Copy `.env.example` to `.env` and adjust as needed:

```bash
cp .env.example .env
```

#### Database Options

**SQLite (default)**:
```env
DATABASE_URL=sqlite:///./transcriptarr.db
```

**PostgreSQL**:
```bash
pip install psycopg2-binary
```
```env
DATABASE_URL=postgresql://user:password@localhost:5432/transcriptarr
```

**MariaDB/MySQL**:
```bash
pip install pymysql
```
```env
DATABASE_URL=mariadb+pymysql://user:password@localhost:3306/transcriptarr
```

### 3. Choose operation mode

**Standalone Mode** (automatically scans your library):
```env
TRANSCRIPTARR_MODE=standalone
LIBRARY_PATHS=/media/anime|/media/movies
AUTO_SCAN_ENABLED=True
SCAN_INTERVAL_MINUTES=30
```

**Provider Mode** (receives jobs from Bazarr):
```env
TRANSCRIPTARR_MODE=provider
BAZARR_URL=http://bazarr:6767
BAZARR_API_KEY=your_api_key
```

**Hybrid Mode** (both simultaneously):
```env
TRANSCRIPTARR_MODE=standalone,provider
```

## 🧪 Testing

Run the test script to verify everything works:

```bash
python test_backend.py
```

This will verify:
- ✓ Configuration loading
- ✓ Database connection
- ✓ Table creation
- ✓ Queue operations (add, get, deduplicate)

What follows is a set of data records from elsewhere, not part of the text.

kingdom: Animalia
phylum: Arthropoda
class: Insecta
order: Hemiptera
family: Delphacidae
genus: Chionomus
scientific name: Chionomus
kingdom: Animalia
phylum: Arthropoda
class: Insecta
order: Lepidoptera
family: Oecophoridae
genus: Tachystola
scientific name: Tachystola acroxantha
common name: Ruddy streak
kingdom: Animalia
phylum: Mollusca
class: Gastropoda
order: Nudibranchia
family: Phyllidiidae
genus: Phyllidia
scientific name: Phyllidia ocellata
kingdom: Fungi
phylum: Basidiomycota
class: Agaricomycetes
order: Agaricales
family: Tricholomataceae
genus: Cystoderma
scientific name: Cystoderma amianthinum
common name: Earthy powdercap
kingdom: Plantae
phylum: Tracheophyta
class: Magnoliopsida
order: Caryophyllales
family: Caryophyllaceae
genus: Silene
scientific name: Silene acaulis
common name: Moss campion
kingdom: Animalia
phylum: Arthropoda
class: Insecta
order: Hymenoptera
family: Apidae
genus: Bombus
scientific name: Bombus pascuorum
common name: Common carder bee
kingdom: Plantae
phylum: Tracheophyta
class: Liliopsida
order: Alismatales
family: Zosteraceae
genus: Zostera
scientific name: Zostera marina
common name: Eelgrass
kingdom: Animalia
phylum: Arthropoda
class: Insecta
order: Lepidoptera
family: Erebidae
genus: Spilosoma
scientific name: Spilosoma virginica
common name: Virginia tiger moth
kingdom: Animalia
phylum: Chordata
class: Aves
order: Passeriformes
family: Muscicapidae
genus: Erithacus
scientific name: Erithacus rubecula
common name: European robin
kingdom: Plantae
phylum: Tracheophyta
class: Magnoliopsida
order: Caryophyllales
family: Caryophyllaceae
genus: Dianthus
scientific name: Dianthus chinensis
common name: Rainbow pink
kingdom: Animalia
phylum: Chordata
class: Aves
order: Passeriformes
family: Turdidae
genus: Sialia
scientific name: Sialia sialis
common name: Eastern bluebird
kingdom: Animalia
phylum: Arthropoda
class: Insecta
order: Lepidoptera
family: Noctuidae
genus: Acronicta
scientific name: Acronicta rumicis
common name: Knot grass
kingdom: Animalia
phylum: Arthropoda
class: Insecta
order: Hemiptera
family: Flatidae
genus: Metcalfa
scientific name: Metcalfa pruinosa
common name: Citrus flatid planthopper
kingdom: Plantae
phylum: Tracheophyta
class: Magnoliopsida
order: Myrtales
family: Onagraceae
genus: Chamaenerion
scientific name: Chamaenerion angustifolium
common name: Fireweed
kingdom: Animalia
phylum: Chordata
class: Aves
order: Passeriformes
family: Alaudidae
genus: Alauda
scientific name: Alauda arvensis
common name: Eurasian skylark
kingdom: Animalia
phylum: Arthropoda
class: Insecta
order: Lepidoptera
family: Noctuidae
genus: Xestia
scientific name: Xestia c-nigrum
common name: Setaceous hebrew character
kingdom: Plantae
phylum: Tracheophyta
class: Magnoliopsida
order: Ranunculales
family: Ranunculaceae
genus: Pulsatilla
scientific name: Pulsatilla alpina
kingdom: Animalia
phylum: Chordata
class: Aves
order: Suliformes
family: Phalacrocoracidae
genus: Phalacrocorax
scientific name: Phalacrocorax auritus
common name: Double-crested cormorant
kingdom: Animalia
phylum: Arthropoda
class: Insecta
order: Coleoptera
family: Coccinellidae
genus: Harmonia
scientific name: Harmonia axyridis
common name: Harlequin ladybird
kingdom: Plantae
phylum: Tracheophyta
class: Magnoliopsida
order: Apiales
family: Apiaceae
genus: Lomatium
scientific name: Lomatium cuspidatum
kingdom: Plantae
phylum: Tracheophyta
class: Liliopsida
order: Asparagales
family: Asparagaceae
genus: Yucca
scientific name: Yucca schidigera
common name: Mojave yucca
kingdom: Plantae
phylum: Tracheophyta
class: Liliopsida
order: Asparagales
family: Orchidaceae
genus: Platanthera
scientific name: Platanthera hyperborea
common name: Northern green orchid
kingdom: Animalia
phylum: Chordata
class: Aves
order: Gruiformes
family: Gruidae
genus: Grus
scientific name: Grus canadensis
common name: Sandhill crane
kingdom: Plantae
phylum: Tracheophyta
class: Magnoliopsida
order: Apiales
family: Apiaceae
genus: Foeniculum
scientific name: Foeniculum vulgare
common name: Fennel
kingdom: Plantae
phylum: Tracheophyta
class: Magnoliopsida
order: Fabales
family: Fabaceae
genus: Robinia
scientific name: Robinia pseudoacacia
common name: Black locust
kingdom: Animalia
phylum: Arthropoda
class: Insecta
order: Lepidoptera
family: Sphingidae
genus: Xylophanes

## 📊 Implemented Components

### config.py
- Centralized configuration with Pydantic
- Automatic environment variable validation
- Multi-backend database support
- Operation mode configuration

### database.py
- Connection management with SQLAlchemy
- Support for SQLite, PostgreSQL, MariaDB
- Backend-specific optimizations
  - SQLite: WAL mode, optimized cache
  - PostgreSQL: connection pooling, pre-ping
  - MariaDB: utf8mb4 charset, pooling
- Health checks and statistics

### models.py
- Complete `Job` model with:
  - States: queued, processing, completed, failed, cancelled
  - Stages: pending, detecting_language, transcribing, translating, etc.
  - Quality presets: fast, balanced, best
  - Progress tracking (0-100%)
  - Complete timestamps
  - Retry logic
  - Worker assignment
- Optimized indexes for common queries

### queue_manager.py
- Thread-safe persistent queue
- Job prioritization
- Duplicate detection
- Automatic retry for failed jobs
- Real-time statistics
- Automatic cleanup of old jobs

## 🔄 Comparison with SubGen

| Feature | SubGen | TranscriptorIO |
|---------|--------|----------------|
| Queue | In-memory (lost on restart) | **Persistent in DB** |
| Processing | Synchronous (blocks threads) | **Asynchronous** |
| Prioritization | No | **Yes (configurable)** |
| Visibility | No progress/ETA | **Progress + real-time ETA** |
| Deduplication | Basic (memory only) | **Persistent + intelligent** |
| Retries | No | **Automatic with limit** |
| Database | No | **SQLite/PostgreSQL/MariaDB** |
| Bazarr Timeouts | Yes (>5min = 24h throttle) | **No (async)** |

## 📝 Next Steps

1. **Worker Pool** - Asynchronous worker system
2. **REST API** - FastAPI endpoints for management
3. **WebSocket** - Real-time updates
4. **Transcriber** - Whisper wrapper with progress callbacks
5. **Bazarr Provider** - Improved async provider
6. **Standalone Scanner** - Automatic library scanning

## 🐛 Troubleshooting

### Error: "No module named 'backend'"

Make sure to run scripts from the project root:
```bash
cd /home/dasemu/Hacking/Transcriptarr
python test_backend.py
```

### Error: Database locked (SQLite)

SQLite is configured with WAL mode for better concurrency. If you still have issues, consider using PostgreSQL for production.

### Error: pydantic.errors.ConfigError

Verify that all required variables are in your `.env`:
```bash
cp .env.example .env
# Edit .env with your values
```

## 📚 Documentation

See `CLAUDE.md` for complete architecture and project roadmap.